Task item:
Once the line with "0: (302, 413, 6.91)" is found in the data, output it and each following line exactly, up to and including the line with "14: (576, 464, 4.76)", and nothing before or after.
Top of Data records
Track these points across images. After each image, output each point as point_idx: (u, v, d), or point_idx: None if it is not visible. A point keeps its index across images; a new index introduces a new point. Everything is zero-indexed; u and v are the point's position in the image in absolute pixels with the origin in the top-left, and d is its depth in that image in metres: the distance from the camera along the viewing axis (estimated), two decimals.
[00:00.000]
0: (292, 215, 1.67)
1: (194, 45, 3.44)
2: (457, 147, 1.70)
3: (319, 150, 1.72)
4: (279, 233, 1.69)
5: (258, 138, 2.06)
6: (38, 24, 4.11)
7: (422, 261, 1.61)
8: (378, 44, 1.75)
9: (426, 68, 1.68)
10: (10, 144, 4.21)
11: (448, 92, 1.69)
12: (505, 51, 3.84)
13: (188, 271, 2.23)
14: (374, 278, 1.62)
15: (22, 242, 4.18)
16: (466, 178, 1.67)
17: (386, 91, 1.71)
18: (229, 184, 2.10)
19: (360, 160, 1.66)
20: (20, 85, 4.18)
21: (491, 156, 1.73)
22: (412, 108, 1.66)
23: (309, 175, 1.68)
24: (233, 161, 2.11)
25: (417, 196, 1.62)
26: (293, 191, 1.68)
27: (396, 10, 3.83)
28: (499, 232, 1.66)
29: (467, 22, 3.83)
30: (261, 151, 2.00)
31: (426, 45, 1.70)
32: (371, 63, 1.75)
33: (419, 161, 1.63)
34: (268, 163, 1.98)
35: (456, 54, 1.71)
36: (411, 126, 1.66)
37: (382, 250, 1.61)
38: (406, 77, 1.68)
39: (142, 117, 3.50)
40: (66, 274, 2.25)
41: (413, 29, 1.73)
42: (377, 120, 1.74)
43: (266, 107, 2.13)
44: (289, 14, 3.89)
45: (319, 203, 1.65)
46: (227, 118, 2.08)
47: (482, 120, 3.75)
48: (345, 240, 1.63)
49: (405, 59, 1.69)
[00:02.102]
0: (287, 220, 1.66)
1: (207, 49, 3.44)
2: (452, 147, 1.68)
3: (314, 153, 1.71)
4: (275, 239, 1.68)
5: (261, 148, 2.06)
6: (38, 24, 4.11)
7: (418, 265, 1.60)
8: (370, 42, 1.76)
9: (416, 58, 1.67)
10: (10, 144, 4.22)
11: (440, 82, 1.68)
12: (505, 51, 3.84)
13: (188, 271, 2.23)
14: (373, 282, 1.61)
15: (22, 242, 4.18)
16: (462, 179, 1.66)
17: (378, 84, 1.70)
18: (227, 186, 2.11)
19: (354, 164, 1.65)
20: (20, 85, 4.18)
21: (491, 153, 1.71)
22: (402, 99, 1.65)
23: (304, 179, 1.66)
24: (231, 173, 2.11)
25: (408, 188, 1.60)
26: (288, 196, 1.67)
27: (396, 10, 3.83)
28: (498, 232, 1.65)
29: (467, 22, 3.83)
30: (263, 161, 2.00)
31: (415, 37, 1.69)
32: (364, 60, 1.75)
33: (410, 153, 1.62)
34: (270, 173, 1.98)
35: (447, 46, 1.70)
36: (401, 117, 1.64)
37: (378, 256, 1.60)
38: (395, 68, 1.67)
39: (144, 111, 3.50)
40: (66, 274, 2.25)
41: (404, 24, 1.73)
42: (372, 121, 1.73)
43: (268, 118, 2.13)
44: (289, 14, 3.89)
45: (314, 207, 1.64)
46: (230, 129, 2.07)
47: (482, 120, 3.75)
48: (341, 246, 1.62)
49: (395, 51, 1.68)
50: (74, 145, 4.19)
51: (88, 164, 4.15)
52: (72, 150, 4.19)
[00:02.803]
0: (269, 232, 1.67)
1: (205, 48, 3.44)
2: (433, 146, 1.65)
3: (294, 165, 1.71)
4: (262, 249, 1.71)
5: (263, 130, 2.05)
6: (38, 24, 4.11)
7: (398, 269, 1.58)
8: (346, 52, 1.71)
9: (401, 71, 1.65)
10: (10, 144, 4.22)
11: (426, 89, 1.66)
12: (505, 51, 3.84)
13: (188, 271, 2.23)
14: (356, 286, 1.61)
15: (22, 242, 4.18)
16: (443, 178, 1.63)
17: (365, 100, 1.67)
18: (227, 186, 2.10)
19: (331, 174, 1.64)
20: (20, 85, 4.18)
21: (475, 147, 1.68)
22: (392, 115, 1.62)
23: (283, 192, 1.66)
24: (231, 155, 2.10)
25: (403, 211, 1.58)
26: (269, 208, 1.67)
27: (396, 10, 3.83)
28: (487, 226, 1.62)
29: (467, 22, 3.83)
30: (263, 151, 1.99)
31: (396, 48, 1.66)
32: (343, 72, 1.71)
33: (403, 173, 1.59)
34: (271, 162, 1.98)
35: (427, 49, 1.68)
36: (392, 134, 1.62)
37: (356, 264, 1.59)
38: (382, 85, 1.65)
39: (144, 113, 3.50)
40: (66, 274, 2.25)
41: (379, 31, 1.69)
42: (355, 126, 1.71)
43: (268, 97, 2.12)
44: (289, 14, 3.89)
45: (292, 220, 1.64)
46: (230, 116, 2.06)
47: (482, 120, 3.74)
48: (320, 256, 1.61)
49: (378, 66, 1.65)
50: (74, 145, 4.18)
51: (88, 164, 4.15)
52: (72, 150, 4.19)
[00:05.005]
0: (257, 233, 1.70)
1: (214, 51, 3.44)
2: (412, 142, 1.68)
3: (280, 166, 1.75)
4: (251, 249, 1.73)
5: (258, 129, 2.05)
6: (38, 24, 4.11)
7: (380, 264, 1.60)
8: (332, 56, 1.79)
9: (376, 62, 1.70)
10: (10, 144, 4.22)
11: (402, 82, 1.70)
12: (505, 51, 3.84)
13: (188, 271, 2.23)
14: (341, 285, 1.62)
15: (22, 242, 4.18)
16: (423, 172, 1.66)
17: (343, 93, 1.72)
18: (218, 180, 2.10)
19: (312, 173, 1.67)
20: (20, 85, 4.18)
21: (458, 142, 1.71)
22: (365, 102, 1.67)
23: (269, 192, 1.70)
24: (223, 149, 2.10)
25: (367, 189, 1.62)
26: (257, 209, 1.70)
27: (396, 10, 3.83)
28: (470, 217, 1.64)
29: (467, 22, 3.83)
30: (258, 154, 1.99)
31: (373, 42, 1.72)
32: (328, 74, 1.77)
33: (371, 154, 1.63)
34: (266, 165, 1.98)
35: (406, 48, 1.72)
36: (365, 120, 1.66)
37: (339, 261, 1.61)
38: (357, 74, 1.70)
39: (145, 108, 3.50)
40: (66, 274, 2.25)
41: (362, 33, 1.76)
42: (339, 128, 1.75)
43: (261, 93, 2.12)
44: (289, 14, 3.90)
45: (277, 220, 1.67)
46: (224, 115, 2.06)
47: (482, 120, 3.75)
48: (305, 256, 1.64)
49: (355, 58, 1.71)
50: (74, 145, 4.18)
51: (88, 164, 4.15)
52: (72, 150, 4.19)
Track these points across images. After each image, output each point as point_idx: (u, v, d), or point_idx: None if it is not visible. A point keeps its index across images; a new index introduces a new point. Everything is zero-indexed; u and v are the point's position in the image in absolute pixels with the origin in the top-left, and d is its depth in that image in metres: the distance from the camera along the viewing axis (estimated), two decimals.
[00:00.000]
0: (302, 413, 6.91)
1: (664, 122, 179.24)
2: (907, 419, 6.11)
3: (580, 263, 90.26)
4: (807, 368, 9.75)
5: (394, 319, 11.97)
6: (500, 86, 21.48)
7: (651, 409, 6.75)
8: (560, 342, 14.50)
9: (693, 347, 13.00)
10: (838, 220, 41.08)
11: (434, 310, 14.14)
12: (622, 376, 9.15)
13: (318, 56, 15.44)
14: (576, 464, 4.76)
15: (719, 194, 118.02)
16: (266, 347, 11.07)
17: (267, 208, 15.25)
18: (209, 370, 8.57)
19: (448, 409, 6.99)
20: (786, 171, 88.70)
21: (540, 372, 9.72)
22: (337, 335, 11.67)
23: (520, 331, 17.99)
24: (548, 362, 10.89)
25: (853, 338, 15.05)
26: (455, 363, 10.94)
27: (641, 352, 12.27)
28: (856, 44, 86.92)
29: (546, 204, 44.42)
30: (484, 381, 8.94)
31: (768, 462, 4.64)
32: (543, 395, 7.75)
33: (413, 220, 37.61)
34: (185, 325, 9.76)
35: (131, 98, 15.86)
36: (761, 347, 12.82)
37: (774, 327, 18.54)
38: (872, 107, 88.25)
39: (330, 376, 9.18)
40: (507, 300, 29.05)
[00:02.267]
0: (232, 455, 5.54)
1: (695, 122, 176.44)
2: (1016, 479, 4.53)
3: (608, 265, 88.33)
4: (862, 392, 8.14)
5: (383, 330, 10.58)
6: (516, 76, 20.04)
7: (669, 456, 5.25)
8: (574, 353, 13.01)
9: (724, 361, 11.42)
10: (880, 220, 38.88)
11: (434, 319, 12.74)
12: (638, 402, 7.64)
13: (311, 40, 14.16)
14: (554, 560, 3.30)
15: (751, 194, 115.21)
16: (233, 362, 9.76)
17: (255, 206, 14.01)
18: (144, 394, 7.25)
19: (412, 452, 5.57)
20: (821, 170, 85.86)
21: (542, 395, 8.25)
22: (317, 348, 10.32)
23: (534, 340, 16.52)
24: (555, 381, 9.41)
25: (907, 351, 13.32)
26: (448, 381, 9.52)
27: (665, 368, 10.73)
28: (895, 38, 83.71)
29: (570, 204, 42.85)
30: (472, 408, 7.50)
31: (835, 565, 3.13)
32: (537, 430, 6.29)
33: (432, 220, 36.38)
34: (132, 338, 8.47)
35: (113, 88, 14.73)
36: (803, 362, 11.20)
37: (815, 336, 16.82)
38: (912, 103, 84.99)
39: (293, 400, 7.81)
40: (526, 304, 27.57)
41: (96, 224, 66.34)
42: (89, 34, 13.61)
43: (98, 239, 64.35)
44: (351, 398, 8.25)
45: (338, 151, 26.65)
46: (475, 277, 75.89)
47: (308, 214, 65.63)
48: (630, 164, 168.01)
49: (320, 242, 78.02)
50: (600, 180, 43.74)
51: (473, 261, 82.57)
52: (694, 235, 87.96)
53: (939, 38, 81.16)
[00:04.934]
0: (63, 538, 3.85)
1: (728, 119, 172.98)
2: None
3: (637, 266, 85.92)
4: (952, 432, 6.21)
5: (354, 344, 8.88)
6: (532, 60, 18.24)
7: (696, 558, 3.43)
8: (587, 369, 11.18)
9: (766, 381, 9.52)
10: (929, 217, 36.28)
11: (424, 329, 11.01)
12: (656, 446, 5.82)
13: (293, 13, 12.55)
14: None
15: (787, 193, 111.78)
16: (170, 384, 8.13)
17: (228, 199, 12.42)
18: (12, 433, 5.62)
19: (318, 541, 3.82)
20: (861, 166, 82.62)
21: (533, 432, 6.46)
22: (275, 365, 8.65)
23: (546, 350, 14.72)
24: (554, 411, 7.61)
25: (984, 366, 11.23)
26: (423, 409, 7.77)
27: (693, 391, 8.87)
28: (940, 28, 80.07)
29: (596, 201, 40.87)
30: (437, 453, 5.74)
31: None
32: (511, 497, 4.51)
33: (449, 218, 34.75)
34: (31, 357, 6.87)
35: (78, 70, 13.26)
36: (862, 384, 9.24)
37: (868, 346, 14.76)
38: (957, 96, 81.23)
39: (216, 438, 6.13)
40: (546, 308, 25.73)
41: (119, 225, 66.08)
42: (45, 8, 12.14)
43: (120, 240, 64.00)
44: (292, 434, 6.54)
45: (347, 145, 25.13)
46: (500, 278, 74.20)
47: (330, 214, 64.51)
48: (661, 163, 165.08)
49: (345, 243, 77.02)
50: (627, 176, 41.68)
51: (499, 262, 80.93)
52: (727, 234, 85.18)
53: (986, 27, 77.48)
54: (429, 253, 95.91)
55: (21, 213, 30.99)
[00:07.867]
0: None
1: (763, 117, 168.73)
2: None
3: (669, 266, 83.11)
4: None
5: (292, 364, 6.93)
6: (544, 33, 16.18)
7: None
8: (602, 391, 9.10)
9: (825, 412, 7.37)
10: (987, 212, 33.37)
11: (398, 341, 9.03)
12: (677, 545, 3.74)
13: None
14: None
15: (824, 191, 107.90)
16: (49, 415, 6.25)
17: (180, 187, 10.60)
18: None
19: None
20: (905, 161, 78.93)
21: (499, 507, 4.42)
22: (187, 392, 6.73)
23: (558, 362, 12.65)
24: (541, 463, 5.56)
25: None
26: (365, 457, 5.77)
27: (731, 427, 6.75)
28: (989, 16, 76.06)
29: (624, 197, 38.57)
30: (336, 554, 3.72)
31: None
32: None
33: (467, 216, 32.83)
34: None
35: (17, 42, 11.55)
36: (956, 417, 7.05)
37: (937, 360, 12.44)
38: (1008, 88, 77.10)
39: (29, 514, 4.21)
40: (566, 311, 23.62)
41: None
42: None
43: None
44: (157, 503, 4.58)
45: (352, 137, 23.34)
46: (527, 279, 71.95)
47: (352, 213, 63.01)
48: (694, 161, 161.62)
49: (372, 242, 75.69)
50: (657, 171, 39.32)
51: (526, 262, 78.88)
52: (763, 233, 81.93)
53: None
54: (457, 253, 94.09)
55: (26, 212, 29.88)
Bottom of Data records
Exercise answer:
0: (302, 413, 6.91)
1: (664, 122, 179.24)
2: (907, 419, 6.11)
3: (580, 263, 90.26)
4: (807, 368, 9.75)
5: (394, 319, 11.97)
6: (500, 86, 21.48)
7: (651, 409, 6.75)
8: (560, 342, 14.50)
9: (693, 347, 13.00)
10: (838, 220, 41.08)
11: (434, 310, 14.14)
12: (622, 376, 9.15)
13: (318, 56, 15.44)
14: (576, 464, 4.76)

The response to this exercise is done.